Hints and Tips
A Few Minor Improvements, Hints and Tips
1998 – 2005
This article is based on the author’s experiences with AC 3000ME chassis number 177, and other ACOC members’ experiences. All information is given in good faith, but no responsibility is accepted for errors or omissions.
A few minor changes to the car can transform its driveability and reliability. These include the following, all of which can easily be effected:
- fit larger section rear tyres. Many cars in the club now run 195/60 VR14s to the front, and 215/60 VR14s to the rear. The latter size was made by BF Goodrich but is now discontinued. The more commonly available 225s are too big for the rear wheel arches unless the upper rear wishbone or its chassis pick-up point is modified, so a compromise is to fit 205s at the rear. The improvement in stability and handling is marked.
- fit a low-friction throttle cable. The best design was pioneered by Robin Rew. The difference in throttle control, particularly at small throttle openings, is remarkable. It has been said that the original AC item would have disgraced a push bike!
- turn the carburettor through 90?. Robin Rew pioneered a ‘cut-and-weld’ inlet manifold which turns the carb to its correct position relative to the car, so that the float bowl faces forwards. This entirely cures the fuel starvation noted during long right hand bends in the Autocar Road Test of March 1980. It also cures the problem of a reluctance to restart when hot, possibly due to fuel vapourisation. Exactly why remains one of life’s minor mysteries.
- fit a replacement air filter, perhaps a K&N or a Pipercross. This allows the inlet manifold to breathe more freely and also allows much better engine bay access. The carb may need rejetting to compensate for all the extra air getting in to the engine.
- remove the cylindrical muffler pipes from the Thames Ditton exhaust system and replace them with open straight-through pipes (although of course retain the triangular mufflers!). Again this allows much better engine breathing, with little increase in noise. This modification does not apply to the Scottish cars, which had a rather different silencer arrangement. Some members have gone further, replacing the triangular silencers with off-the-shelf straight-through ones, although a disadvantage is that this introduces a mild steel element into an otherwise stainless system. For the final touch, tubular exhaust manifolds can be fabricated to replace the Ford cast iron ones which help to strangle the engine and crack into the bargain.
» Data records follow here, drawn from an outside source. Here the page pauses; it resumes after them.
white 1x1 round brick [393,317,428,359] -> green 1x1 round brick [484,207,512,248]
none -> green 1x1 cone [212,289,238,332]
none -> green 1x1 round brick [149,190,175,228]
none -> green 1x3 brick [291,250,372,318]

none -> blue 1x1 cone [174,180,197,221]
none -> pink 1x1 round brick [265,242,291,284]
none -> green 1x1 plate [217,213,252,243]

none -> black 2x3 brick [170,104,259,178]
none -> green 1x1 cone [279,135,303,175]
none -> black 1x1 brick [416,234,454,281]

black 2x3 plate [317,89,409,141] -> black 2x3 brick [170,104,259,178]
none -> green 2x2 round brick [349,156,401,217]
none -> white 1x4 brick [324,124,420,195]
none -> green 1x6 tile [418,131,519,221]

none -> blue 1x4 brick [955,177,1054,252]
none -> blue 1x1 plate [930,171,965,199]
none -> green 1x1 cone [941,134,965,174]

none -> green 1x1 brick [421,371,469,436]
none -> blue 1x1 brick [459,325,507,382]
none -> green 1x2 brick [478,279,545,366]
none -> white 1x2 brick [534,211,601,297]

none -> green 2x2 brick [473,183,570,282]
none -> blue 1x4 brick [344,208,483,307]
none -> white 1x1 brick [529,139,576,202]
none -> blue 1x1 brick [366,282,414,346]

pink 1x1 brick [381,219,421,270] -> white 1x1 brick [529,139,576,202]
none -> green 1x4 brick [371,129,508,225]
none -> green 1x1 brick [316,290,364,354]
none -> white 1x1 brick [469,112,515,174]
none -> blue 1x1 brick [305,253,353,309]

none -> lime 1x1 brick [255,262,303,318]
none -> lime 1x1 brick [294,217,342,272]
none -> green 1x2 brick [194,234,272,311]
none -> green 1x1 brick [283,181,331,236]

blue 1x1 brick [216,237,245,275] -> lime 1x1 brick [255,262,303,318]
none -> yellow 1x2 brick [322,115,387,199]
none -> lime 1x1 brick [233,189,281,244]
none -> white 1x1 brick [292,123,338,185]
- fit Goodridge braided steel flexible brake lines and Mintex brake pads. The feel of the braking system will be improved considerably. Unfortunately there have been recent stories of these not meeting MOT requirements as the tester can’t see if they are perished.
Routine servicing is simple but must be carried out as stated in the Owner’s Handbook. Ignore the chassis grease points at your peril! A worthwhile, possibly even essential, move is to run the gearbox on a top-notch fully synthetic oil such as Mobil 1, which reduces wear and prolongs the life of the ‘box. As the engine and gearbox sumps are close together consider running the engine on Mobil 1 if this route is chosen. The oil is expensive, but is much less expensive than a gearbox rebuild. A suspicion remains that a number of chain failures have been caused by chips of metal from the gearbox circulating into the chain case and then jamming the pistons on the chain tensioner (see above). It is therefore very worthwhile changing the gearbox oil every year (at least), even though the oil itself is likely to still be effective. Paying £3000+ for a gearbox rebuild and then not paying £32 for 4 litres of gearbox oil every year is something of a false economy! Another worthwhile modification is to fit a magnet in the gearbox sump. AC did carry a magnetic sump drain plug in their stores for a while, but if this is no longer available the middle of the standard sump drain plug can be drilled out and a small cylindrical synthetic magnet fitted here. The author used epoxy resin to bond the magnet (which was a close fit) into the hole. Ensure the completed item is no longer than the original, or it will foul the gearbox internals, and clean the swarf off every year at the oil change. If all is well only very fine metal particles should be present.
The rear wheel bearings need infrequent tightening. A disquieting lurch under hard cornering, followed by the discovery that one of the rear uprights is loose is the usual chain of events. The split pin which holds the large castellated nut in the centre of the hub can be removed, the castellated nut tightened, and the handing should be restored without the difficulty and expense of replacing the bearing. Original wheel bearings are now virtually impossible to obtain, but a modification to use one that is available has been made with some success by club member Steve Hall.
Two parts which wear comparatively rapidly and can make the steering sloppy and the car quite nasty to drive are the top steering universal joint, and the plastic bush which carries the steering column where it passes through the front bulkhead. Both are easy to replace, and accessible from the front hatch.
The clutch slave cylinder is fitted on the top of the bellhousing on the offside of the engine. Ensure its feeder pipe is fitted in the lower threaded joint and the bleed nipple is in the upper threaded joint. The factory fitted them straight from the box with these two reversed, so it’s almost impossible to bleed the clutch properly. The reason seems to be that if the bleed nipple is fitted in the top thread the cylinder won’t fit into its box!